▶ [Extracted text]
Post-Race: Contemporary Black Writing
- Althea Prince (Author)
Being Black: Essays. Insomniac Press (purchase at Amazon.ca)
- Janet Gabler-Hover (Author)
Dreaming Black Writing White: The Hagar Myth in American Cultural History. University Press of Kentucky (purchase at Amazon.ca)
- Leo Driedger (Author) and Shiva S. Halli (Author)
Race and Racism: Canada's Challenge. McGill-Queen's University Press (purchase at Amazon.ca)
- Carmen Cáliz-Montoro (Author)
Writing from the Borderlands: A Study of Chicano, Afro-Caribbean and Native Literatures in North America. TSAR Publications (purchase at Amazon.ca)
Reviewed by Karina Vernon
After the publication of Against Race, Paul Gilroy’s bold discussion of political culture beyond the colour line, it has become difficult to read the products of black expressive culture or the products of black literary and political conversation without recalling his critique of the terms that have come to shape that conversation. He suggests that if the debate is to move forward, we must reconsider the usefulness of the idea of "race" itself, reminding us that the latter arose from the dubious nineteenth-century science of racial typology. This was the science that studied the various components of the body, its bones, skulls, hair, lips, noses, eyes, feet, genitals and other physical markers for tell-tale signs of "race." Today "race" as a category is becoming increasingly irrelevant, because the very idea of "race" has, as he puts it, "no ethically defensible place." Anti-racist thinking and action have been impeded by a tarnished vocabulary that continues to invoke "race" while at the same time destroying all possibility of moving beyond "race"-bound thinking. Gilroy calls for a new discourse of "planetary humanism" to "restore the dignity that race-thinking strips away." The four books under review, all of which were published in the same year as Gilroy’s Against Race, and all of which are concerned with diasporic blackness, offer a test of the viability and timeliness of Gilroy’s post-race thinking.

▶ [Material shown]
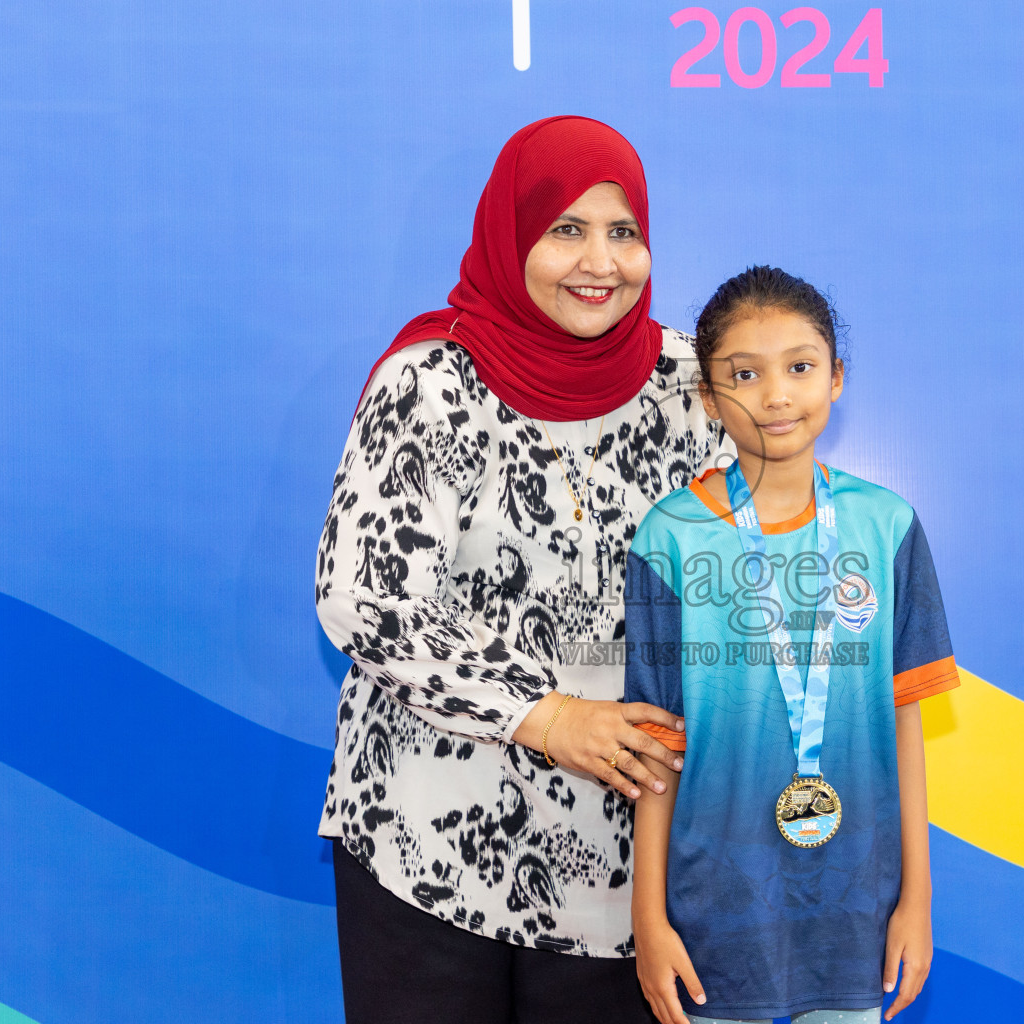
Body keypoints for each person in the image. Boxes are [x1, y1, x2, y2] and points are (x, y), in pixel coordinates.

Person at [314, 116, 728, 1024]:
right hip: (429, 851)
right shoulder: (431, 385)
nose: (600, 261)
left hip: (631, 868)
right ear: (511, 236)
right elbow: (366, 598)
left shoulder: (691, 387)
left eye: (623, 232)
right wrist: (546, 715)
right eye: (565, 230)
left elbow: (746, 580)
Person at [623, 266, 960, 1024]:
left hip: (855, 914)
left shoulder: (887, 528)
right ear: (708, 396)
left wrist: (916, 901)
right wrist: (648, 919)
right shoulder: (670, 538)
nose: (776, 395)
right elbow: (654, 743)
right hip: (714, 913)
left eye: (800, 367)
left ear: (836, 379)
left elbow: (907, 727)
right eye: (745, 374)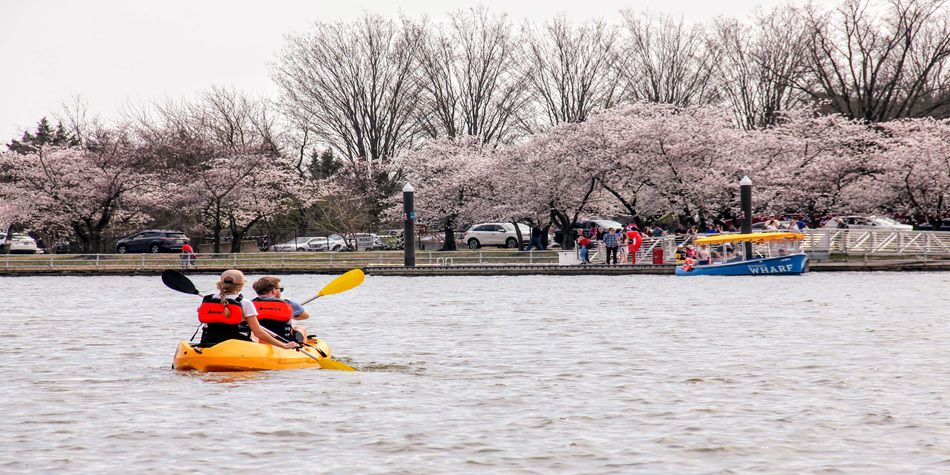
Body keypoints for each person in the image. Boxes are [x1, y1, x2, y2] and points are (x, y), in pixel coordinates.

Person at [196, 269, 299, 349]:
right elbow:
--
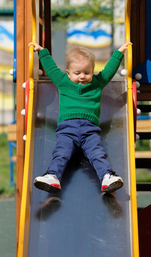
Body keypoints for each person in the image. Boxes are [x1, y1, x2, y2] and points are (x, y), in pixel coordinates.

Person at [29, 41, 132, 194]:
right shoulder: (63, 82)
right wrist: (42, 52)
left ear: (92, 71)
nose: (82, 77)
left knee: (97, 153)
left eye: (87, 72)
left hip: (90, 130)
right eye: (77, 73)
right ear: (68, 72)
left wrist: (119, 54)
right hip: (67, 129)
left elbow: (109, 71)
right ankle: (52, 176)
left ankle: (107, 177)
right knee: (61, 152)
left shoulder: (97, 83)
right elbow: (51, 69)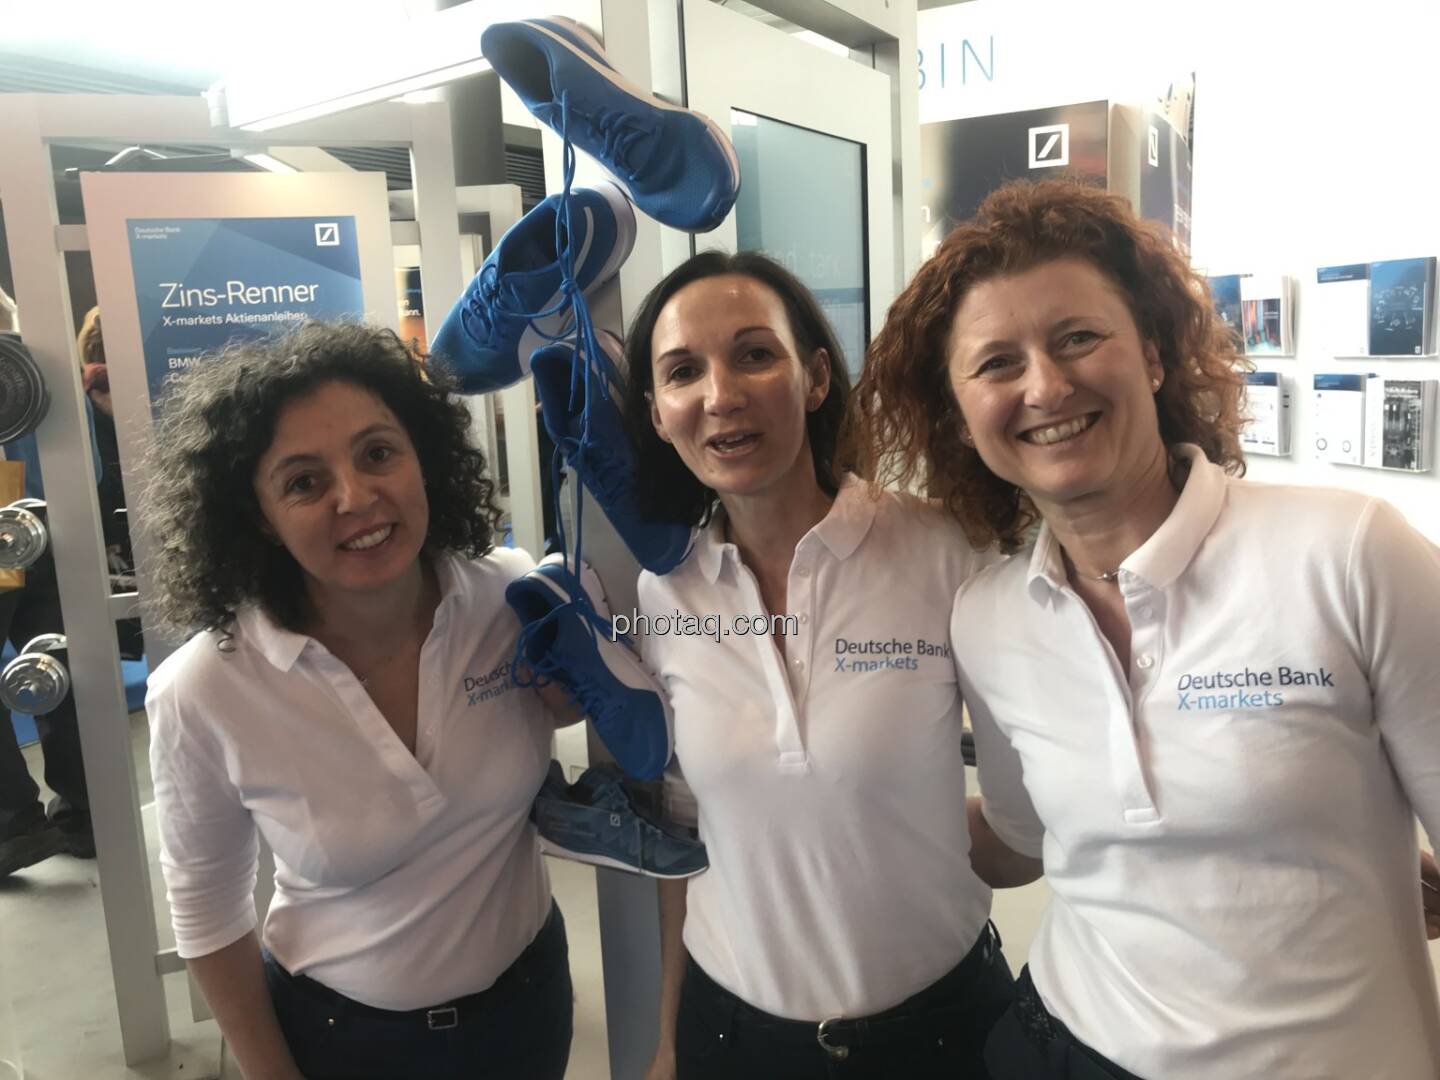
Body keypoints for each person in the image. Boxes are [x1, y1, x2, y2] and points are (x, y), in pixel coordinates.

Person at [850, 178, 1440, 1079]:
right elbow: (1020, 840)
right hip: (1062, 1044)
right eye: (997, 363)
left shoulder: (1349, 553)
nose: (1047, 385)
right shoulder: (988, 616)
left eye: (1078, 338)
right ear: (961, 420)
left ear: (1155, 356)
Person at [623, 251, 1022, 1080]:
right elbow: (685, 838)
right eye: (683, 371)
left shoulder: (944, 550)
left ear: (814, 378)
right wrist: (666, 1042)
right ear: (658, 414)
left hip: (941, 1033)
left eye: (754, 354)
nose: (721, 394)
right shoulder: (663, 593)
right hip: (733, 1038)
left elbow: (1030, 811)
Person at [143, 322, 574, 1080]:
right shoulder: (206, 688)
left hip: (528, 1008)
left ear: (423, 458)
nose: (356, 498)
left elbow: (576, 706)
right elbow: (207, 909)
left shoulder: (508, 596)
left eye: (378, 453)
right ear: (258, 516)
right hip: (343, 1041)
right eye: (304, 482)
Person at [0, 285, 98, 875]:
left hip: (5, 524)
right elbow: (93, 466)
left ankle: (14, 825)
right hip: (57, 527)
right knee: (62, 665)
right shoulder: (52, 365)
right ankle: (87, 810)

▶ [Work instructions]
(A) Write out word for word the passage of the book review that begins with the words containing "Being Black: Essays." and ends with "Kentucky (purchase at Amazon.ca)".
(B) Pick up the review of four books on Black writing after its final sentence and carry it on.

▶ [Response list]
(A)
Being Black: Essays. Insomniac Press (purchase at Amazon.ca)
- Janet Gabler-Hover (Author)
Dreaming Black Writing White: The Hagar Myth in American Cultural History. University Press of Kentucky (purchase at Amazon.ca)

(B)
The essays in Carmen Câliz-Montoro’s Writing from the Borderlands consider the cultural production taking place on the margins: Chicano writing at the border between the southern United States and Mexico, the African Caribbean minority in Canada, and the literary works of Native North Americans. Some of the authors discussed are well known by now—Gloria Anzaldua, Dionne Brand, Claire Harris, Marlene Nourbese Philip and Tomson Highway—but this study also gives serious consideration to others, such as the poets Alma Villanueva and Art Solomon, the performer Guillermo Gomez-Pena and the playwright Câliz-Montoro, who will be less familiar.
Throughout, Câliz-Montoro emphasizes the transcendent nature of borderland literature. Recognizing that the very categorization of these writers as writers-of-exile is itself a double-edged sword, the first half of the study emphasizes the geo-political realities ofChicano, Caribbean-Canadian and First Nations writers, while the second half tries to transcend this approach. These chapters problematize the racialization of borderland writers who are all too often read "as an extension of wilderness, nature, and its untamed territories."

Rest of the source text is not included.